When Paul has his Damascus Road experience in Acts chapter 9 and falls to the ground the question the Lord asks him is ‘why are you persecuting ME?’ Of course Paul isn’t persecuting Jesus directly, it is the church he is after. However, Jesus identifies with his church so strongly that it is one and the same thing. Which got me thinking about how we treat the church and its members. Do we really treat the church and those who make up the church as though they were Jesus? Probably not. It is all too easy to complain and criticise, and, lets face it, there is plenty to be critical about in the church, but Jesus honours her by identifying so completely with her.

 In his letter to the Philippian church Paul instructed them to ‘honour others above themselves’. Why should we honour one another?

 In Genesis 1 God made humanity in his image and positioned them, male and female to reign over the earth. Humanity was to bear the father’s image, reflecting back to God his likeness. Submitted to God, reigning in his name and demonstrating who he was to one another as they lived in unity and humility with one another. There was honour in carrying the image. But then sin arrived and with it came the alienation between God and humanity, and within humanity itself. It brought with it division, status, and hierarchy on the basis of gender, race, wealth, education, birthright. The unity and the image were broken; the honour was tarnished.
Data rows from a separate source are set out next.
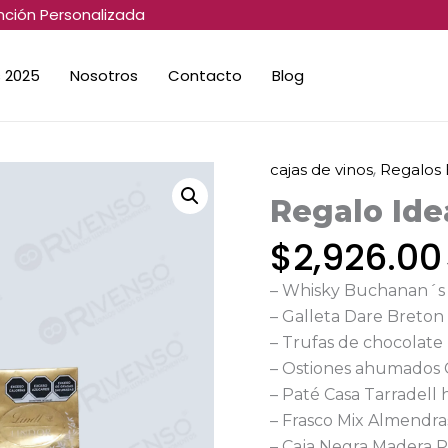
nción Personalizada
 2025
Nosotros
Contacto
Blog
,
cajas de vinos
Regalos 
Regalo
Ideal
Regalo Ide
cantidad
$
2,926.00
– Whisky Buchanan´s
– Galleta Dare Breton
– Trufas de chocolate 
– Ostiones ahumados 
– Paté Casa Tarradell 
– Frasco Mix Almendra
– Caja Negra Madera P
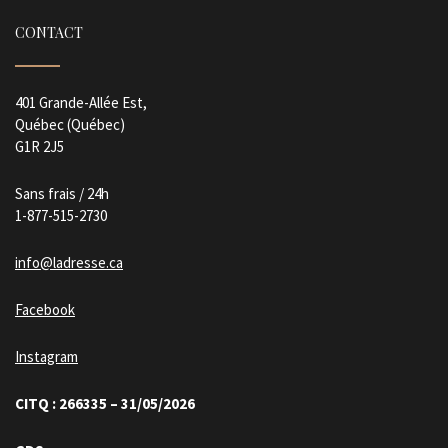
CONTACT
401 Grande-Allée Est,
Québec (Québec)
G1R 2J5
Sans frais / 24h
1-877-515-2730
info@ladresse.ca
Facebook
Instagram
CITQ : 266335 – 31/05/2026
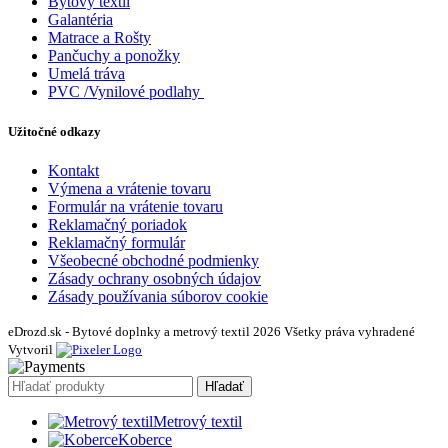
Bytový textil
Galantéria
Matrace a Rošty
Pančuchy a ponožky
Umelá tráva
PVC /Vynilové podlahy
Užitočné odkazy
Kontakt
Výmena a vrátenie tovaru
Formulár na vrátenie tovaru
Reklamačný poriadok
Reklamačný formulár
Všeobecné obchodné podmienky
Zásady ochrany osobných údajov
Zásady používania súborov cookie
eDrozd.sk - Bytové doplnky a metrový textil 2026 Všetky práva vyhradené
Vytvoril
Hľadať
Metrový textil
Koberce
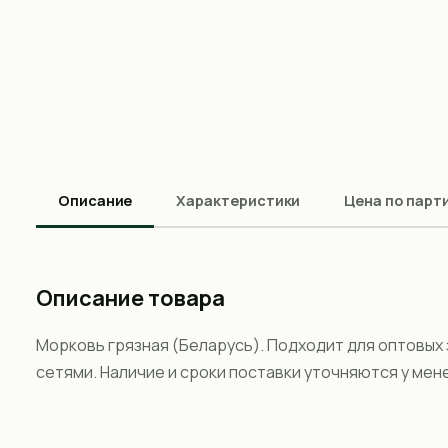
Описание
Характеристики
Цена по парт
Описание товара
Морковь грязная (Беларусь). Подходит для оптовых
сетями. Наличие и сроки поставки уточняются у мен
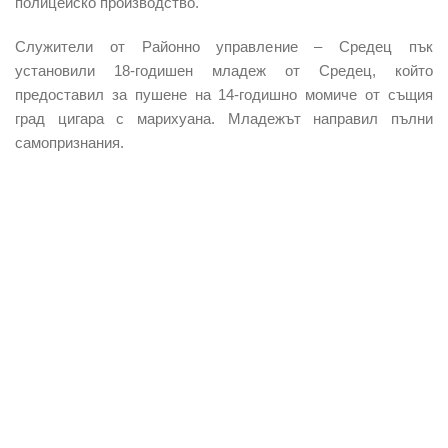
полицейско производство.
Служители от Районно управление – Средец пък
установили 18-годишен младеж от Средец, който
предоставил за пушене на 14-годишно момиче от същия
град цигара с марихуана. Младежът направил пълни
самопризнания.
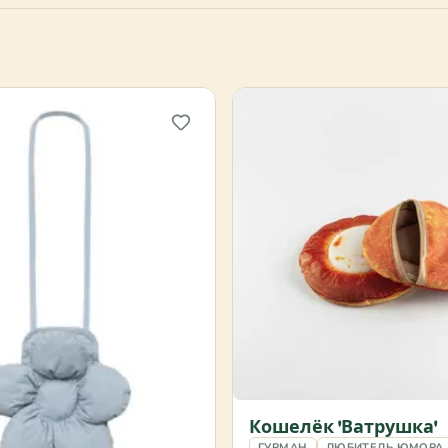
Кошелёк 'Ватрушка'
ГУРМАН
ЛЮБИТЕЛЬ ЮМОРА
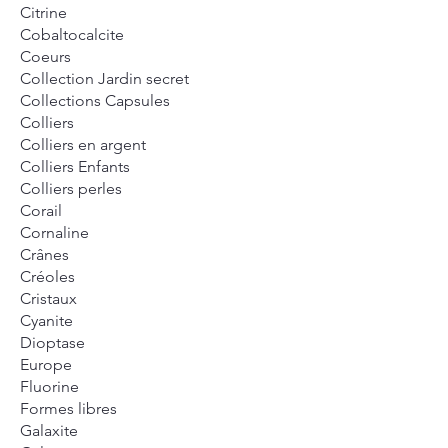
Citrine
Cobaltocalcite
Coeurs
Collection Jardin secret
Collections Capsules
Colliers
Colliers en argent
Colliers Enfants
Colliers perles
Corail
Cornaline
Crânes
Créoles
Cristaux
Cyanite
Dioptase
Europe
Fluorine
Formes libres
Galaxite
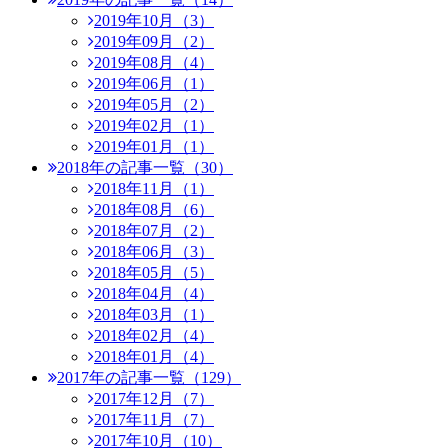
2019年10月（3）
2019年09月（2）
2019年08月（4）
2019年06月（1）
2019年05月（2）
2019年02月（1）
2019年01月（1）
2018年の記事一覧（30）
2018年11月（1）
2018年08月（6）
2018年07月（2）
2018年06月（3）
2018年05月（5）
2018年04月（4）
2018年03月（1）
2018年02月（4）
2018年01月（4）
2017年の記事一覧（129）
2017年12月（7）
2017年11月（7）
2017年10月（10）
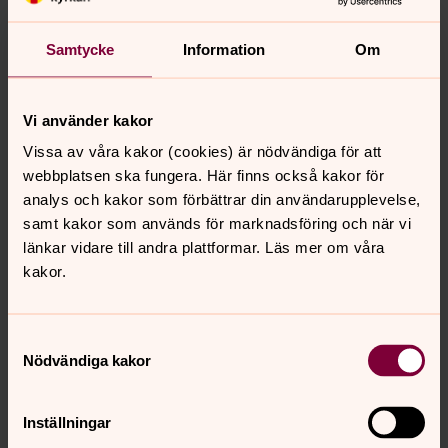
Västerås stifts hemsida
Se även vår kalender ovan där snabba ändringar syns.
Samtycke
Information
Om
Välkomna!
Vi använder kakor
Vissa av våra kakor (cookies) är nödvändiga för att
Digitala gudstjänster och
webbplatsen ska fungera. Här finns också kakor för
evenemang
analys och kakor som förbättrar din användarupplevelse,
samt kakor som används för marknadsföring och när vi
Många församlingar sänder gudstjänster och andra
länkar vidare till andra plattformar. Läs mer om våra
evenemang på webben. I vår gemensamma kalender
kakor.
hittar du sändningarna. Du kan också se eller höra en del
av våra gudstjänster via SVT eller Sveriges radio.
Samtyckesval
Nödvändiga kakor
Senast ändrad 25 augusti 2020
Synpunkter eller frågor på sidans
Inställningar
innehåll?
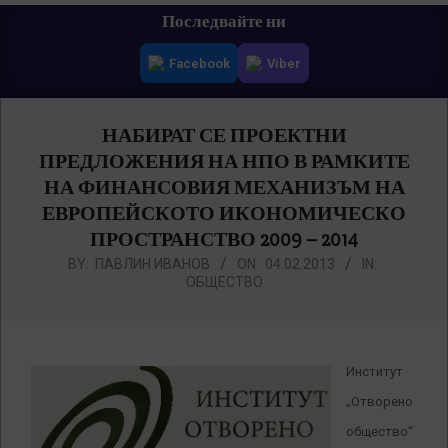
Primary
Последвайте ни
Navigation
Facebook
Viber
Menu
НАБИРАТ СЕ ПРОЕКТНИ
ПРЕДЛОЖЕНИЯ НА НПО В РАМКИТЕ
НА ФИНАНСОВИЯ МЕХАНИЗЪМ НА
ЕВРОПЕЙСКОТО ИКОНОМИЧЕСКО
ПРОСТРАНСТВО 2009 – 2014
BY:
ПАВЛИН ИВАНОВ
ON:
04.02.2013
IN:
ОБЩЕСТВО
Институт
„Отворено
общество“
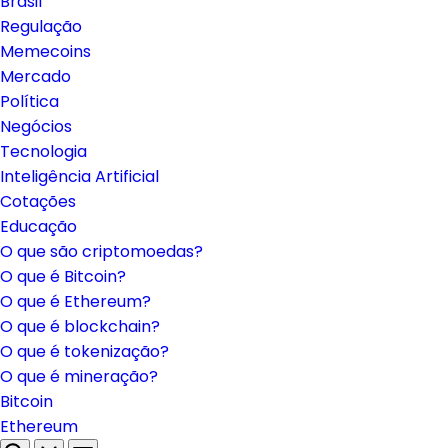
Brasil
Regulação
Memecoins
Mercado
Política
Negócios
Tecnologia
Inteligência Artificial
Cotações
Educação
O que são criptomoedas?
O que é Bitcoin?
O que é Ethereum?
O que é blockchain?
O que é tokenização?
O que é mineração?
Bitcoin
Ethereum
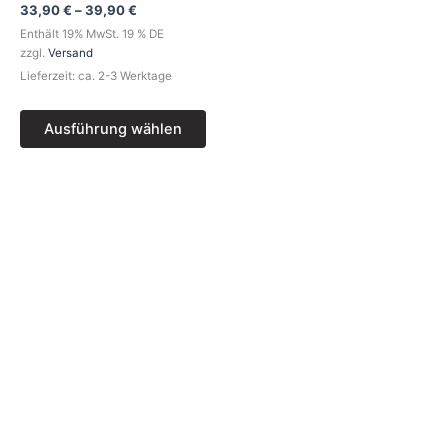
Die
33,90
€
–
39,90
€
Optionen
Enthält 19% MwSt. 19 % DE
können
zzgl.
Versand
auf
Lieferzeit: ca. 2-3 Werktage
der
Produktseite
Ausführung wählen
gewählt
werden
 Christ came to reconcile us back to God and also to one another, as Paul reminds us in Galatians; ‘ There is no longer Jew or Gentile, slave or free, male and female. For you are all one in Christ Jesus’. God’s son came voluntarily to win back the carriers of the image; we are honoured in the most profound way by the death of the perfect image bearer. When Paul calls us to submit to one another it is to the image of the Father in one another that we submit, we recognise that image in esteeming another as being of more value than ourselves.

 We are not called to submit to that which is wrong or evil, and not in the image or character of God. We are not called to submit in a way that dishonours the image we carry – we were made equal in his sight. That was the original plan. But, we are called to honour one another and to honour the body of Christ. Oh, and by the way, the ‘one another’ includes the whole of humanity.